But let's not get ahead of ourselves. The story is very simple, and its themes are handled with all the finesse of a high school student who has just walked out of his first philosophy class. For some reason however, that doesn't really matter. The film has a powerful dream-like aspect that is rare. You know the type. The sort of movie that buries itself deeply into your subconscious, staying there for years, and popping into your train of thought at random times. Movies like Eraserhead or Santa Sangre that at the time seem like a disjointed mess refuse to leave your head and even though it was only just now that I finished watching Fantastic Planet, I have no doubts that it will stay in my hot little head for a good long while.

The film moves along at a steady pace, building exceptional atmosphere with a minimalistic soundtrack and cheap sound effects typical of the era's sci-fi. While the execution is about what you'd expect from a 70s animated movie, the art design transcends the evident technical constraints, and that really is the source of the movies strength.

So you've just watched a subtitled movie. And now you're thinking about it. Have you ever noticed how suddenly all the characters speak English in your head now, and they say what you previously read from the subs? I mean, it's not like you're going to imagine them speaking in a foreign language. At the time of actually doing it, you're experiencing watching a subtitled movie. And then later on your shitty unreliable memory morphs that experience into something your weak mind can handle. Fantastic Planet is kind of like that, except not just with the subtitles, but with everything. I literally just finished the movie 20 minutes ago, and I already think of it not in terms of a 70s animated movie but of the incredible imagery embellished in no little part by my rampant imagination.
And that point is important enough to keep going on about, because you won't feel the real power of the movie as you're watching it; it will come later on when you think back.

That's not to say that it's all rainbow farting puppy dogs. Because the movie's ethereal, dreamlike quality that is difficult to pinpoint is such a huge part of the experience that is sitting through Fantastic Planet, whenever that dream slips into a nightmare it is genuinely disturbing. The incessant weirdness also begins to wear you down and while my flatmate mumbled something about needing to watch this with our friend MJ, truth is that this is one movie I wouldn't want to see under the influence. The movie depicts mass murder in the same matter of fact, above it way that a documentary might show the demise of an ant colony. They're just ants, who gives a shit?

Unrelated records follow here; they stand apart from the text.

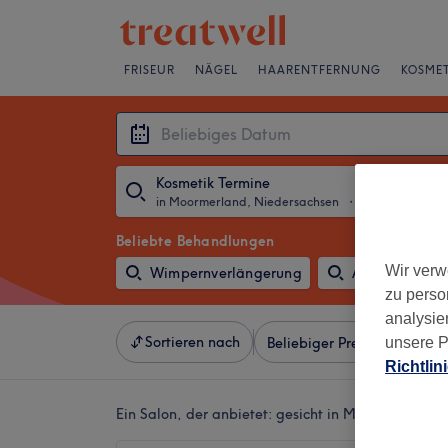
FRISEUR
NÄGEL
HAARENTFERNUNG
KOSMET
Kosmetik Termine
in Moormerland, Niedersachsen
・
Beliebiges Da
Beliebte Behandlungen
Wir verw
Wimpernverlängerung
Augenbrauen 
zu perso
analysie
Sortieren nach
unsere P
Beliebiger Preis
Besonde
Richtlin
Ein Salon, der anbietet:
gesicht in Moormerland, 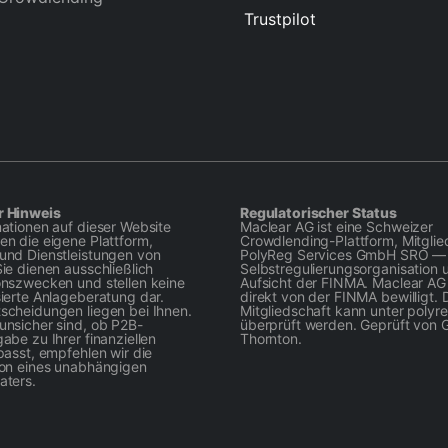
Trustpilot
r Hinweis
Regulatorischer Status
mationen auf dieser Website
Maclear AG ist eine Schweizer
en die eigene Plattform,
Crowdlending-Plattform, Mitglie
und Dienstleistungen von
PolyReg Services GmbH SRO — 
ie dienen ausschließlich
Selbstregulierungsorganisation 
onszwecken und stellen keine
Aufsicht der FINMA. Maclear AG i
sierte Anlageberatung dar.
direkt von der FINMA bewilligt. 
scheidungen liegen bei Ihnen.
Mitgliedschaft kann unter polyr
unsicher sind, ob P2B-
überprüft werden. Geprüft von 
abe zu Ihrer finanziellen
Thornton.
passt, empfehlen wir die
ion eines unabhängigen
aters.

They're just humans, who gives a shit?

I know that I've mentioned a few times the weak animation and low fidelity art but I have to admit that it does have a certain rustic charm, and a decidedly organic feel that was a refreshing reminder of the days when computer animation wasn't king, and now I wonder whether it enhanced the strange surreality.  The cool thing about Fantastic Planet is that yes, it does have a remarkably simple plot, but the world in which it takes place is so brutally and genuinely alien; yet it manages to take the viewer through its unique, twisted dream logic with ease.